The simplest orbits that are ruled by Kepler's laws are circular. In this case the constant orbital speed is inversely proportional to the square root of the orbit radius. Which means that any arrangement of objects in circular orbits is continually being dynamically sheared in a tangential fashion (if the arrangement were to rotate rigidly without shearing, the orbital speed would be proportional to the radius). For example think of objects with circular orbits in an 'accretion' disc around a star. Imagine that such objects constitute a fluid, like a gas.

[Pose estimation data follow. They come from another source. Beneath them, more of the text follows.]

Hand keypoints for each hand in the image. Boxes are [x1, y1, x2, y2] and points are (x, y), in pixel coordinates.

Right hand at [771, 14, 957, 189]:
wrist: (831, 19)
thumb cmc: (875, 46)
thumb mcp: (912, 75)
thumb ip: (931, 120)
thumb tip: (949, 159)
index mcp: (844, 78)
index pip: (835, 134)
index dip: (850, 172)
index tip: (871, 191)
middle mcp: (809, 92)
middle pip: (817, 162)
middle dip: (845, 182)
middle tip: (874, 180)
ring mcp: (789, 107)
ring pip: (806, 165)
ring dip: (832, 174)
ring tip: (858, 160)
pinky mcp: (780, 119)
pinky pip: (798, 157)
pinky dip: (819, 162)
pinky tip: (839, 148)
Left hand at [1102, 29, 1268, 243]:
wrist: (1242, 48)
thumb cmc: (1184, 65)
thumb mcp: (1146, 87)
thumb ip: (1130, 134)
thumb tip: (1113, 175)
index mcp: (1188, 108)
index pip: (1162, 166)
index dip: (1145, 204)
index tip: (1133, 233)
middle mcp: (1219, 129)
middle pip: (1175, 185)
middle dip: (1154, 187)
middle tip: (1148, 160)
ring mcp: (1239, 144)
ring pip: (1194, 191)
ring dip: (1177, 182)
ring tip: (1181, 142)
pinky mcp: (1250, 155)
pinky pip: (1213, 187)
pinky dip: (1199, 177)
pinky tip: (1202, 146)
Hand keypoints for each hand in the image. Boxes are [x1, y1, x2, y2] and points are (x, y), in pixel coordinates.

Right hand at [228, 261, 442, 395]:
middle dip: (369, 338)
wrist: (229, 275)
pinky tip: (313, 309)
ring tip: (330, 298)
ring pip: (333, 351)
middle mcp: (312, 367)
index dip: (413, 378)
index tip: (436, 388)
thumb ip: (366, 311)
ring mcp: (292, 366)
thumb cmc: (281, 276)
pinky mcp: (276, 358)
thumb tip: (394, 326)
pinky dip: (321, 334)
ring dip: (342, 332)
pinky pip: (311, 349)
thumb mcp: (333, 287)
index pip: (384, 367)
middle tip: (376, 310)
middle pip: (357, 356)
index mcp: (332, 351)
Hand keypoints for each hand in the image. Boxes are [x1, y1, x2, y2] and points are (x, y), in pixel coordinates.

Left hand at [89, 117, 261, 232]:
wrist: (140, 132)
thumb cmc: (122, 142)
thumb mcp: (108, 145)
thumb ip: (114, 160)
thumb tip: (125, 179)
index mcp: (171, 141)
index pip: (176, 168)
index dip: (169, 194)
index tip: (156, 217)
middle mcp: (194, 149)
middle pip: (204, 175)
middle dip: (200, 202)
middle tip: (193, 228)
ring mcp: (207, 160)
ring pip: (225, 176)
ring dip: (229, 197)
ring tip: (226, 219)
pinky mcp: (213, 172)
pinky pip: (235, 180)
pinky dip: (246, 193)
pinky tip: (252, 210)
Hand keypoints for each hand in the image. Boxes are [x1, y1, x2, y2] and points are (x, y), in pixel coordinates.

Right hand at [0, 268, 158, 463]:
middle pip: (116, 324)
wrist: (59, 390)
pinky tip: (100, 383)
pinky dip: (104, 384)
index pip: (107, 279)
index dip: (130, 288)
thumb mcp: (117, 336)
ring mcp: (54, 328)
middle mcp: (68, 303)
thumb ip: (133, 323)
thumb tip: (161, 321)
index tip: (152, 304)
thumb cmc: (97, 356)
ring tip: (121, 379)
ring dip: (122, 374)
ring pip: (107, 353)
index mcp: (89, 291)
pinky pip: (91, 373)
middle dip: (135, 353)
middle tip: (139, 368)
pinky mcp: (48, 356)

Fluids do not support static shear. Viscous drags are only pale shadows of the static shear stresses that steel can sustain. When fluids are appropriately sheared at low Reynold's numbers they respond by forming circular sub-structures. Our atmosphere provides examples like the well-defined vortex streets delineated by trade-wind clouds that trail from islands like Guadaloupe. The rolling doughnut-shaped clouds that enclose debris columns of nuclear explosions are another example. These structures facilitate shear, just as cylindrical rollers placed under heavy objects facilitate sliding them over the floor. (I''m now getting dangerously close to reinventing the wheel, as threatened).

It is then not surprising that stellar accretion discs that are being dynamically sheared by gravity develop circulating structures, and that gravity in time pulls these together into a hierarchy of planets, moons and minor planets (one of which, Aletta, is named for my mother) and suchlike debris, including the Earth. It seems to me that the sequence: gravitational collapse, conservation of angular momentum, dynamic fluid shear, fluid instability relieved by the formation of relatively stable circulating substructures, slowing n of further gravitational collapse... is important in the solar system for breeding its structural hierarchy.

And I can see no reaon why it shouldn''t be important on a larger scale, say with galaxy formation. It's a self-perpetuating structure-making system of the sort nature loves to invent, in other circumstances to make rivers and biological stuff.

It's just frustrating that fluid shear is such a difficult non-linear thing to model...bother those Navier-Stokes equations.